Рыжий гатляур инстинктивно выхватил тесак и шагнул навстречу Консалии. Ей уже не остановиться в своем броске. Траектория известна, момент рассчитан. Она налетит грудью прямо на острие клинка. Прием прост и привычен. Движения точны и смертоносны. Все отработано до мелочей.
С таким раскладом Вилбер не может потерпеть поражение. Даже от нее. От фра-гатляур из его общины…
— Нет.
Рука с тесаком опустилась. В следующее мгновение черная молния врезалась в командира гвардии. Он отшатнулся обратно к дереву, издав короткий хриплый рык, и печально усмехнулся, почувствовав, как клыки Консалии впились в прокушенную шею.
«Прости меня, девочка. Я чуть не убил тебя.
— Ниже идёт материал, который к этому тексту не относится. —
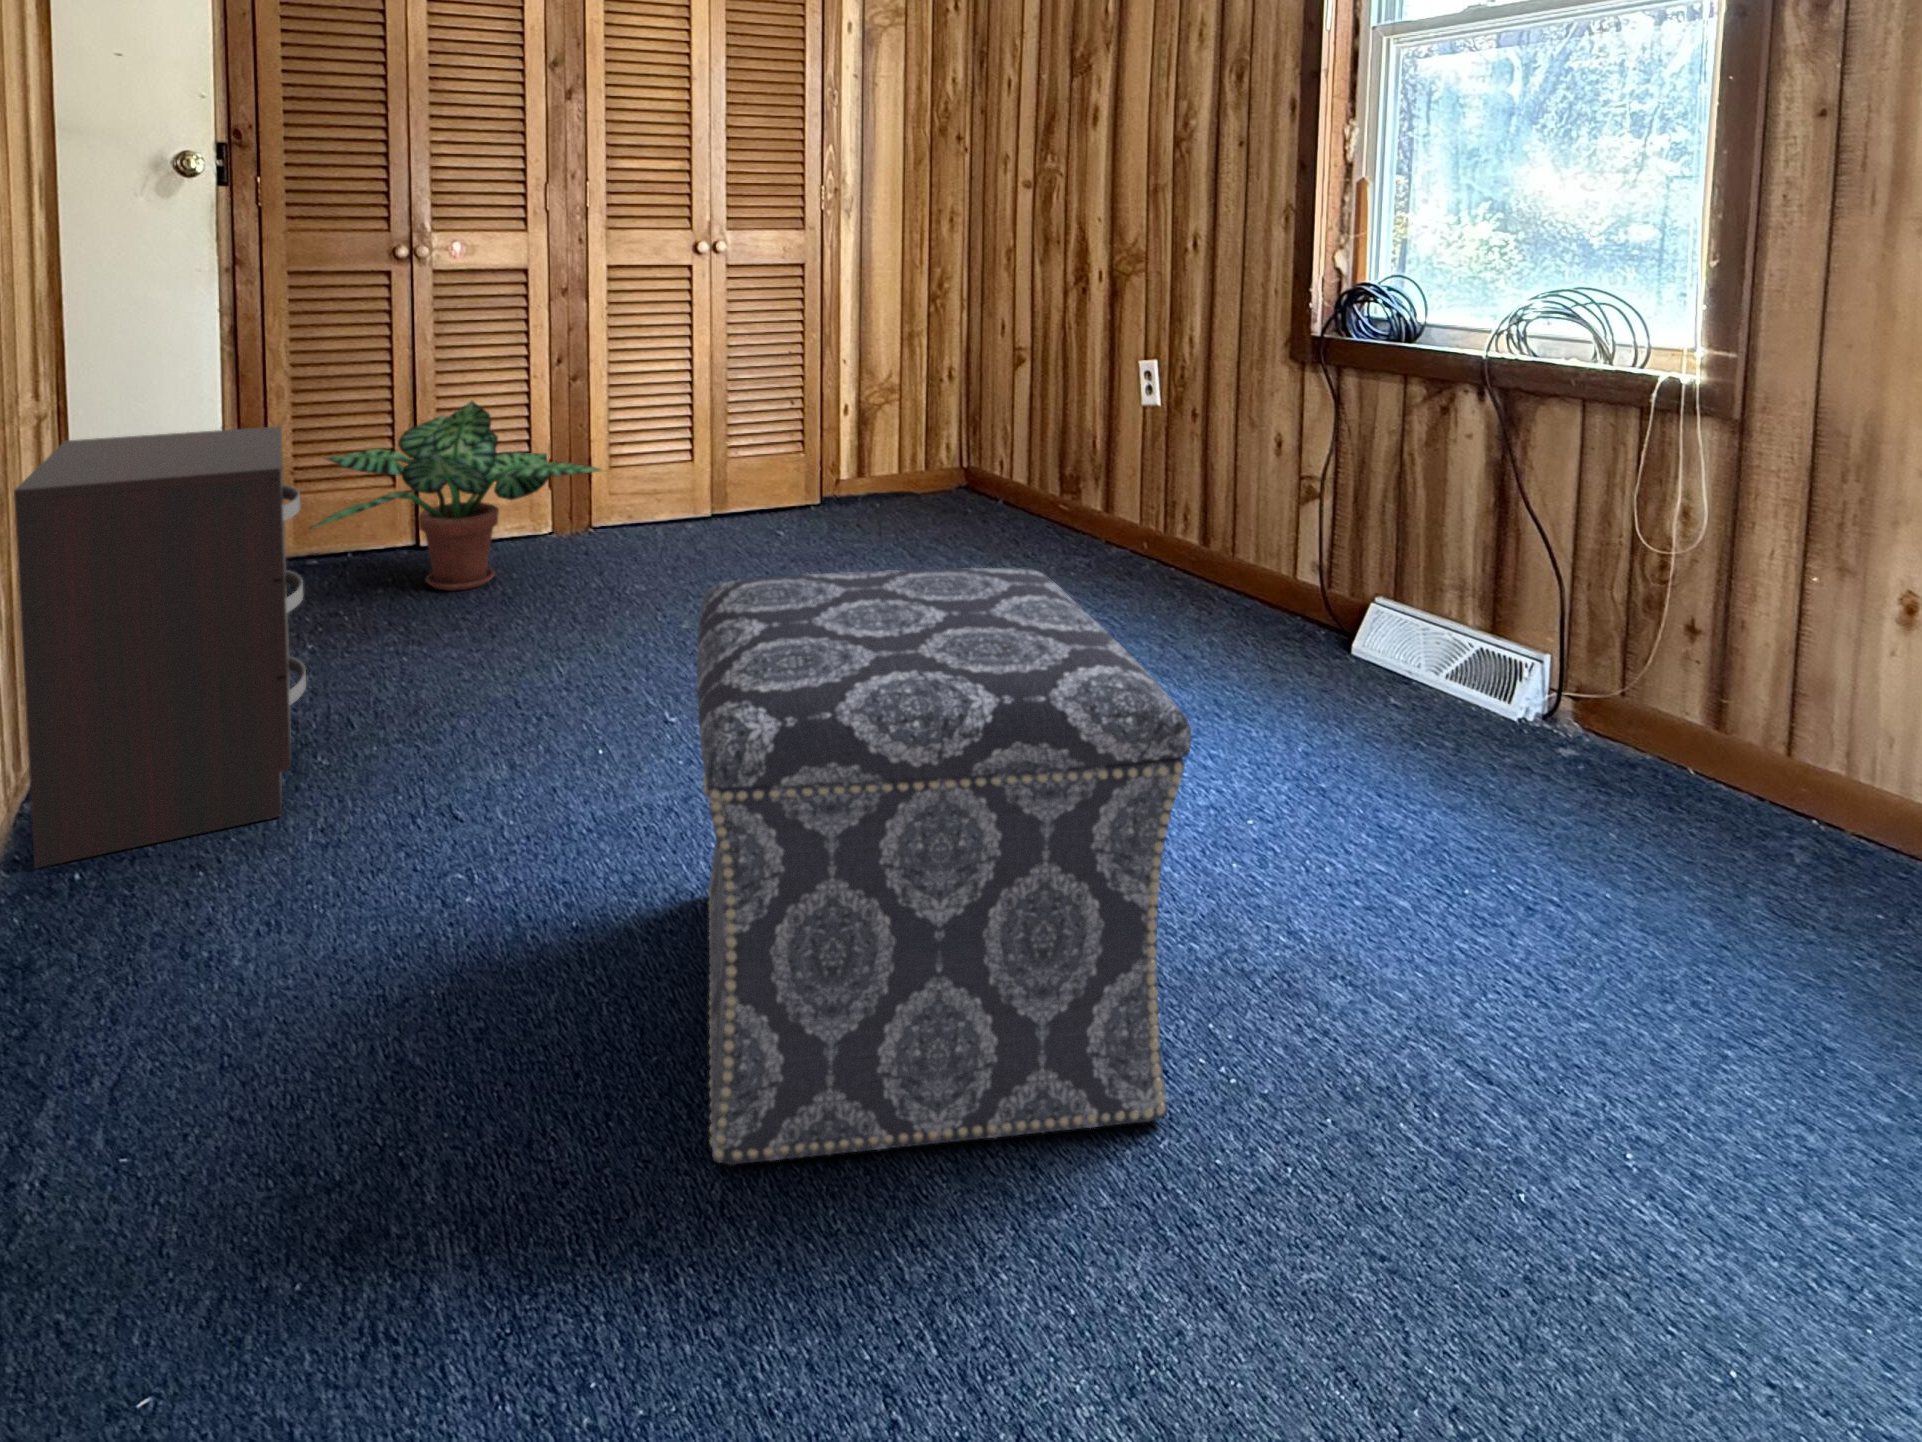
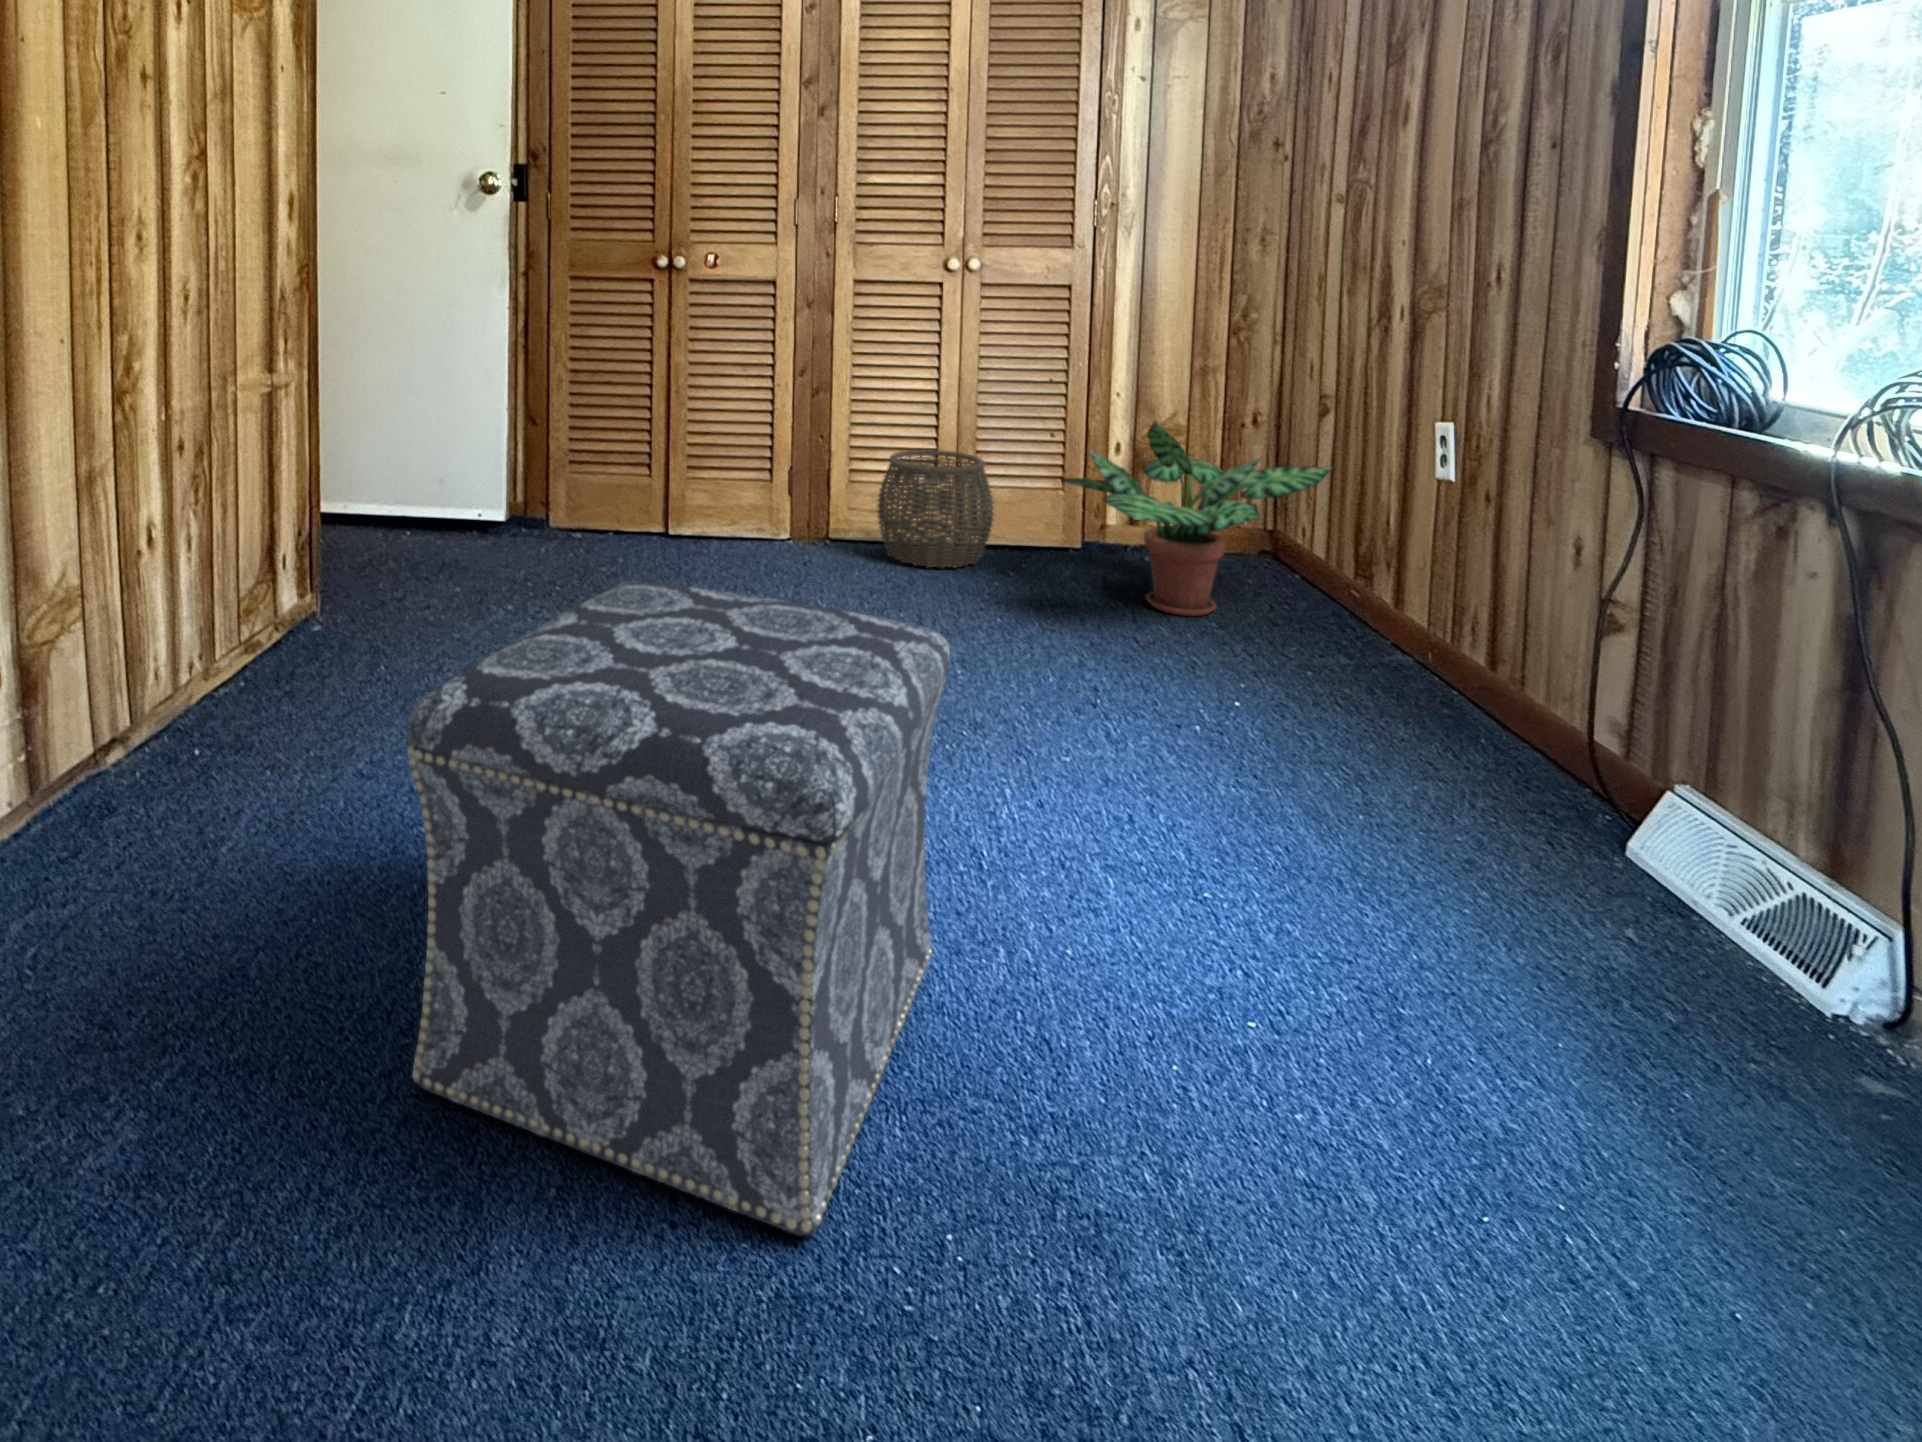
potted plant: present [309,401,602,591] -> present [1062,422,1332,616]
dresser: present [14,426,306,868] -> none [225,397,461,716]
woven basket: none [656,429,769,544] -> present [877,450,994,568]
Прости…» — янтарь в глазах Вилбера помутнел и застыл, навсегда сковав внутри себя потухшие желтые искры. Борьба благородного воина и свирепого зверя в его взгляде подошла к концу. Но победила только смерть.
Сердце бешено стучало в груди Консалии, разгоняя по венам эйфорию долгожданного свершения. Она наконец-то стала той, кем должна была стать. Она доказала свою силу. Теперь она — вожак стаи! И никто не посмеет оспаривать ее главенство. Никто! Ни растерянные бойцы, ни любой другой гатляур, какой бы породы он ни был и какое бы положение в общине ни занимал. Даже Абелар не осмелится воспротивиться воле истинного вожака, не говоря уж про…
Эберн вонзил кинжал ей в спину. Не будучи полностью уверенным в том, что попал в сердце, эмиссар резко выдернул клинок и ударил еще раз.